Grande la battaglia in acqua, dove non sono mancate scuffie e incontri troppo ravvicinati. Alla fine ha vinto la tappa e il Trofeo Mankin Emanuele Tua con  il  DB Marine Orietta Mia a un solo punto di distacco da Giovanni Boem che con il Sant’Orsola vintage Ochin de Medulin è stato con tre primi il mattatore della seconda giornata. A seguire il “giovane” (per la Classe) under 40 Antonio Iacometti con la barca dell’associazione  Always AICD,  Gin Gazzolo della Flotta del Tigullio con Pallino, primo Master, l’ottimo Mimmo Bottiglione della Flotta Pugliese con  Giove della  Marina Militare, il compagno di Flotta Andrea Micheli con Urca. Primo dei Classici è arrivato Fabio Mangione con  Nashira, tallonato dagli altri classici Damina di Alberto Patrone e Carlo III di Giorgio Puccini. Primo dei SuperMaster  over 75, Vincenzo  Penagini con Plötzlich Barabba, prima Lady il Segretario di Classe Francesca Lodigiani con Cavallo Indomito, 27°, che ha superato l’ eterna  avversaria Maria Elena Balestrieri, rimasta coinvolta in una collisione che le ha impedito di correre  le ultime due prove, primo Legend Paolo Corbellini con Rusty Pelican.

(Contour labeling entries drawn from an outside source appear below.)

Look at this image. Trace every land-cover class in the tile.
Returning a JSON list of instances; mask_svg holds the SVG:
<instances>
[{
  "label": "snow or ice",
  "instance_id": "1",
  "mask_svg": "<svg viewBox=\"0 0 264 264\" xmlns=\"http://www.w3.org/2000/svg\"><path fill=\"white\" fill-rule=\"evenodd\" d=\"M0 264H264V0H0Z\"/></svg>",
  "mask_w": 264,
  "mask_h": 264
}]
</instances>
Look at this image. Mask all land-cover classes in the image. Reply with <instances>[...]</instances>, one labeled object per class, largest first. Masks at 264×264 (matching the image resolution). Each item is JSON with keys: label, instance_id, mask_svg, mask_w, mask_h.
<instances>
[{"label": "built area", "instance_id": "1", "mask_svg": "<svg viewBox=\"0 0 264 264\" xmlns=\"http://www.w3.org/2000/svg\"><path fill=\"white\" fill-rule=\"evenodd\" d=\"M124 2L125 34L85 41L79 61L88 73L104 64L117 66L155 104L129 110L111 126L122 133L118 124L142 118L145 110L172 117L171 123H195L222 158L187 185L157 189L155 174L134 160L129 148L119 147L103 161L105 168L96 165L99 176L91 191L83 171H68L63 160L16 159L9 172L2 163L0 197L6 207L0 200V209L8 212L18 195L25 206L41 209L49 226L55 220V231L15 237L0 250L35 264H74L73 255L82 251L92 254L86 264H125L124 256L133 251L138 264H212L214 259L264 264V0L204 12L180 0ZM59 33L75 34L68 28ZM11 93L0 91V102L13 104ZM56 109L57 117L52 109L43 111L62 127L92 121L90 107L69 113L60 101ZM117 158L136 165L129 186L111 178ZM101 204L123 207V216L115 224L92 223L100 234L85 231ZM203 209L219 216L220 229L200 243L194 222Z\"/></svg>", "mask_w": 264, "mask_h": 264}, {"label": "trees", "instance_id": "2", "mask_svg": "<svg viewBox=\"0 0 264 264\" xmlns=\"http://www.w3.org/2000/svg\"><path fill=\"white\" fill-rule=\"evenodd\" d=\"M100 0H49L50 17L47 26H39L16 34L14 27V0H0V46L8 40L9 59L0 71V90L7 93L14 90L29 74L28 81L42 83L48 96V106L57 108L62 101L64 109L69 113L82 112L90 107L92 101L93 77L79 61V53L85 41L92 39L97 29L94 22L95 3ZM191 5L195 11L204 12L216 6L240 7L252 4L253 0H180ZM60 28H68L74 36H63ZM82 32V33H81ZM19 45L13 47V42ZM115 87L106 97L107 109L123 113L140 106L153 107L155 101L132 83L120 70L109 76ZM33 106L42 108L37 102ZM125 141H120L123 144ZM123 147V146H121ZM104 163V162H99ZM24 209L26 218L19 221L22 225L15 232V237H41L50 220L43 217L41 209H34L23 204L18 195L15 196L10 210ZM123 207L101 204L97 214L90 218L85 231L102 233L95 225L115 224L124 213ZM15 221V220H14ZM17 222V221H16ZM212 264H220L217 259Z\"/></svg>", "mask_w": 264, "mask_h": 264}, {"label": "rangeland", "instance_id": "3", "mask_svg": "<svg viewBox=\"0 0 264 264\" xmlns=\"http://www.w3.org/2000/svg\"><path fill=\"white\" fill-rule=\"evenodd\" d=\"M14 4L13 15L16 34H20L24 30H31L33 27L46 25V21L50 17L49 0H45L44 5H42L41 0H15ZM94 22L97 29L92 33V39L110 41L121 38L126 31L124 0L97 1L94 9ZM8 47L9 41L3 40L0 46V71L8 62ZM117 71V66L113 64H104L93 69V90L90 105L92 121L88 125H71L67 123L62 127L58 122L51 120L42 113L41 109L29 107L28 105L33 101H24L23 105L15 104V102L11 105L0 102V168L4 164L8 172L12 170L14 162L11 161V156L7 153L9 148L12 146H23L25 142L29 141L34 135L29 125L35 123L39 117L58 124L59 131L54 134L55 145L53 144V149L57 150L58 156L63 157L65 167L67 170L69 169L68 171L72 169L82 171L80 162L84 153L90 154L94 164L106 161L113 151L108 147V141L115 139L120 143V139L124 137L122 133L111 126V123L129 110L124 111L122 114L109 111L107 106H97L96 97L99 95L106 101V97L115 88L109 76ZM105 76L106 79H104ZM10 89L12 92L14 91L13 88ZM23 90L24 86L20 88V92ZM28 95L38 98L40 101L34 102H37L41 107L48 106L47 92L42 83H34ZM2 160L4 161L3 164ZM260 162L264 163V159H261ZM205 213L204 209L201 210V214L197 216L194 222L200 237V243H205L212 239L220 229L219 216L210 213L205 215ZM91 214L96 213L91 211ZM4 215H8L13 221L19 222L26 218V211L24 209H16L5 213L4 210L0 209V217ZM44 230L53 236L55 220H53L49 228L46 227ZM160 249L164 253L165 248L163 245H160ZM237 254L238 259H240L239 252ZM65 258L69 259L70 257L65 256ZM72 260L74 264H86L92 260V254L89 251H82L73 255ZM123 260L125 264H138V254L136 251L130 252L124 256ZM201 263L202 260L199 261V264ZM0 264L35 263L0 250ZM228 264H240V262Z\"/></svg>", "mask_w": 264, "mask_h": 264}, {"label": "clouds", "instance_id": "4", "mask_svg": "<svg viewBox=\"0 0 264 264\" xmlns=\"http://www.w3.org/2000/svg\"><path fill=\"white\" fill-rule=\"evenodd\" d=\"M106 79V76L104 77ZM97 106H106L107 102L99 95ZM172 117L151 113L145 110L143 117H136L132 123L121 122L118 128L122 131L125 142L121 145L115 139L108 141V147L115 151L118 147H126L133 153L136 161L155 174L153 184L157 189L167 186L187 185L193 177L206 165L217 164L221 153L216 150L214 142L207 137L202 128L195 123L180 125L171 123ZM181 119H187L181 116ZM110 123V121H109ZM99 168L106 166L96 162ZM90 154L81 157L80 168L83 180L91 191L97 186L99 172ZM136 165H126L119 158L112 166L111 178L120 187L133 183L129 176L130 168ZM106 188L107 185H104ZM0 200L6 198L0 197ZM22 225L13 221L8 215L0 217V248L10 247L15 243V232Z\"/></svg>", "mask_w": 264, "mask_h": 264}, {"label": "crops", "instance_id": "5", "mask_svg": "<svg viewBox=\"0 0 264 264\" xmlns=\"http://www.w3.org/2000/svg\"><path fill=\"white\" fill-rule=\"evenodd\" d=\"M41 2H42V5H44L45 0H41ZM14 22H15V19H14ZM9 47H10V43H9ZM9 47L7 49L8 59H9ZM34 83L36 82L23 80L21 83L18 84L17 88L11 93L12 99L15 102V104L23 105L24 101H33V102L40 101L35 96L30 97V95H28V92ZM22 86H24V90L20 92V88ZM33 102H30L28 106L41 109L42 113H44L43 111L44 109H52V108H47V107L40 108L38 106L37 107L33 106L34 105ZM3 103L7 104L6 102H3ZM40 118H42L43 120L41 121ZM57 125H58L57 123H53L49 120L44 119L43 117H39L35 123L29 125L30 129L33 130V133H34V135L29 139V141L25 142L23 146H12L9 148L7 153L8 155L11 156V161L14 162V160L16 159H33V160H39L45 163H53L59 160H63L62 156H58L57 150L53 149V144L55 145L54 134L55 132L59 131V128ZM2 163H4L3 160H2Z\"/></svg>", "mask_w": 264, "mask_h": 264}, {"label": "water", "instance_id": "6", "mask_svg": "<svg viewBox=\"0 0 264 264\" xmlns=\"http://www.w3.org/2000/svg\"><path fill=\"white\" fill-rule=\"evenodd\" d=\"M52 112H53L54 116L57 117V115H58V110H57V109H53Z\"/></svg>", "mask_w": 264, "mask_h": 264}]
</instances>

Venerdì sera, la vigilia,  presso il Grand Hotel Royal di Viareggio la Classe aveva  invece celebrato quello che  tradizionalmente viene chiamato il Dinghy Day, una giorno in cui si tiene l’assemblea annuale, si consegnano i premi dei circuiti nazionali, si svela il nome del Dinghista d’Oro dell’anno e si conclude con una grande cena.  Da segnalare che la Coppa Italia 2024 è stata vinta con Alberto Patrone, che ha prevalso anche nel Trofeo Dinghy Classico, il che significa che  un Dinghy Classico la scorsa stagione si è imposto sui Dinghy Moderni nel circuito in cui la classifica è unica. E lo stesso è accaduto nella Ranking List 2024 , che ha visto al vertice Andrea Falciola con Absoluyely Free, un Dinghy Classico anche in questo caso col quale Andrea ha conquistato  pure il Trofeo Internazionale George Cockshott. Chiudiamo con il Dinghysta d’Oro,  premio assegnato dal 2011 che ha visto vincitori illustri  come Paolino Viacava, Dodo Gorla, Roberto Ballarin, Ugo Leopaldi, Enzo Falzotti e Roberto Sestini, Ubaldo Bruni, Vittorio s’Albertas, Titti Carmagnani,  Vinz Penagini. Un riconoscimento  che va al di là  di qualcosa che è avvenuto nella stagione trascorsa in termini  di risultati agonistici. Di fatto un premio alla carriera a chi ha mostrato affezione,  passione e dedizione fuori dal comune alla Classe che per il 2024 è andato a Paolo Corbellini e Carlo Pizzarello, due “Legend”, membri del Consiglio Direttivo,  che da  tanti anni si sono messi a disposizione dedicando alla Classse   tante qualificate ore del  proprio tempo.